*Exercise description*
Say how many lines in the entries below have the word "team" in them, giving only the number.

[Saved data entries]
BEGIN

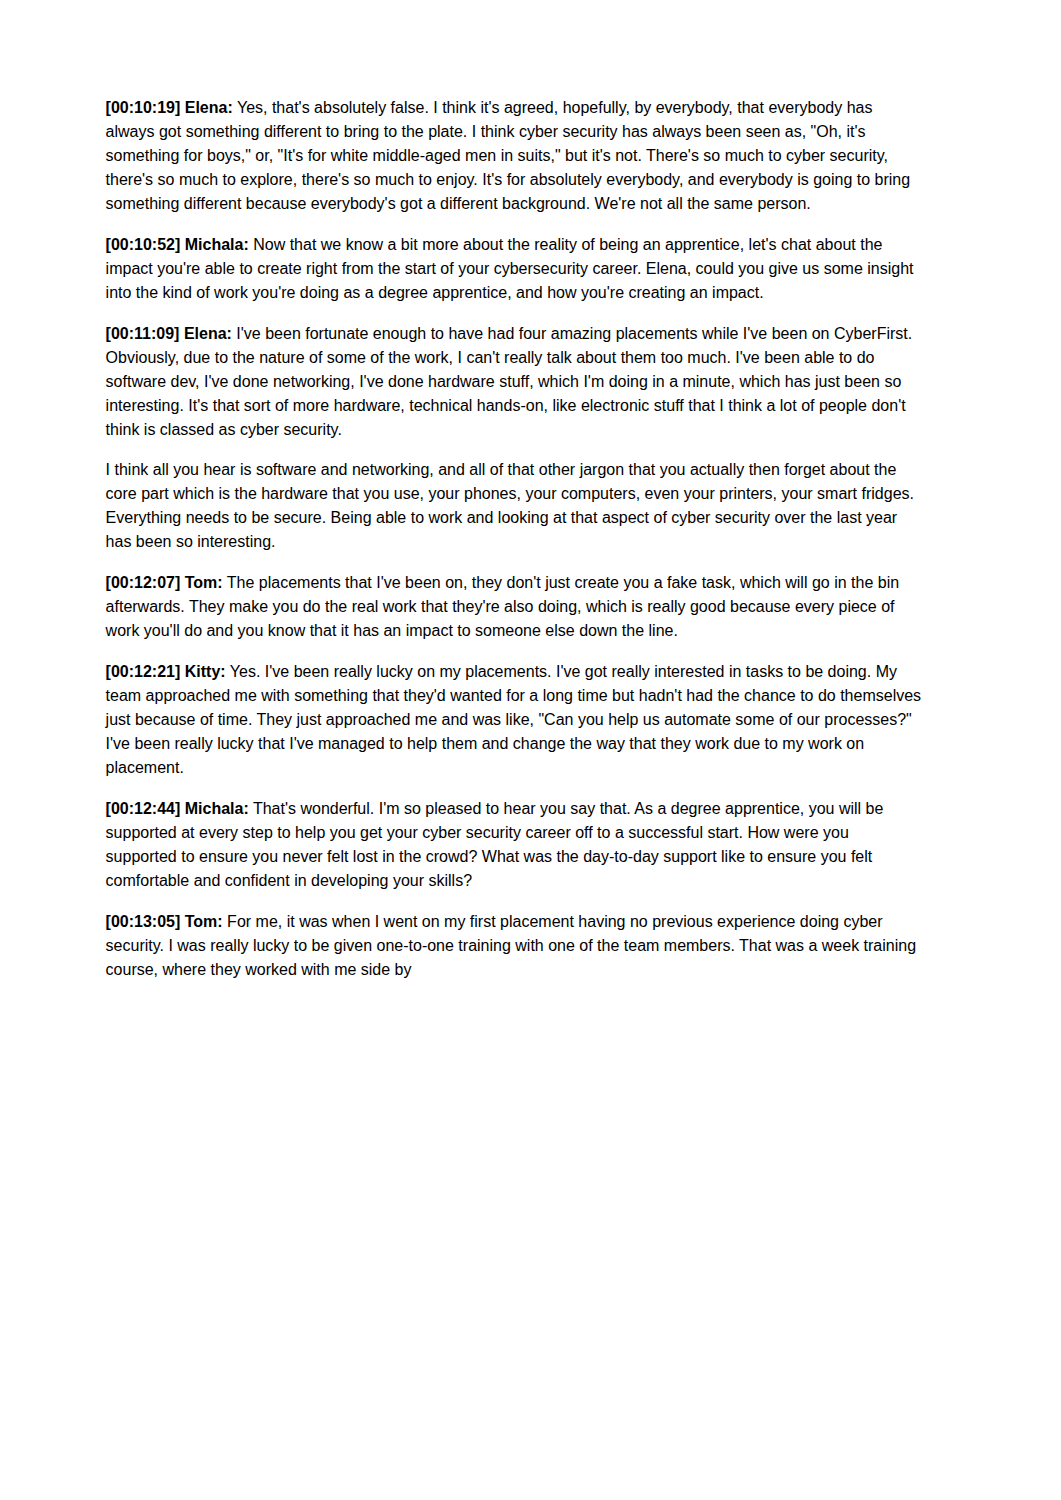[00:10:19] Elena: Yes, that's absolutely false. I think it's agreed, hopefully, by everybody, that everybody has always got something different to bring to the plate. I think cyber security has always been seen as, "Oh, it's something for boys," or, "It's for white middle-aged men in suits," but it's not. There's so much to cyber security, there's so much to explore, there's so much to enjoy. It's for absolutely everybody, and everybody is going to bring something different because everybody's got a different background. We're not all the same person.
[00:10:52] Michala: Now that we know a bit more about the reality of being an apprentice, let's chat about the impact you're able to create right from the start of your cybersecurity career. Elena, could you give us some insight into the kind of work you're doing as a degree apprentice, and how you're creating an impact.
[00:11:09] Elena: I've been fortunate enough to have had four amazing placements while I've been on CyberFirst. Obviously, due to the nature of some of the work, I can't really talk about them too much. I've been able to do software dev, I've done networking, I've done hardware stuff, which I'm doing in a minute, which has just been so interesting. It's that sort of more hardware, technical hands-on, like electronic stuff that I think a lot of people don't think is classed as cyber security.
I think all you hear is software and networking, and all of that other jargon that you actually then forget about the core part which is the hardware that you use, your phones, your computers, even your printers, your smart fridges. Everything needs to be secure. Being able to work and looking at that aspect of cyber security over the last year has been so interesting.
[00:12:07] Tom: The placements that I've been on, they don't just create you a fake task, which will go in the bin afterwards. They make you do the real work that they're also doing, which is really good because every piece of work you'll do and you know that it has an impact to someone else down the line.
[00:12:21] Kitty: Yes. I've been really lucky on my placements. I've got really interested in tasks to be doing. My team approached me with something that they'd wanted for a long time but hadn't had the chance to do themselves just because of time. They just approached me and was like, "Can you help us automate some of our processes?" I've been really lucky that I've managed to help them and change the way that they work due to my work on placement.
[00:12:44] Michala: That's wonderful. I'm so pleased to hear you say that. As a degree apprentice, you will be supported at every step to help you get your cyber security career off to a successful start. How were you supported to ensure you never felt lost in the crowd? What was the day-to-day support like to ensure you felt comfortable and confident in developing your skills?
[00:13:05] Tom: For me, it was when I went on my first placement having no previous experience doing cyber security. I was really lucky to be given one-to-one training with one of the team members. That was a week training course, where they worked with me side by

END

*Task solution*
2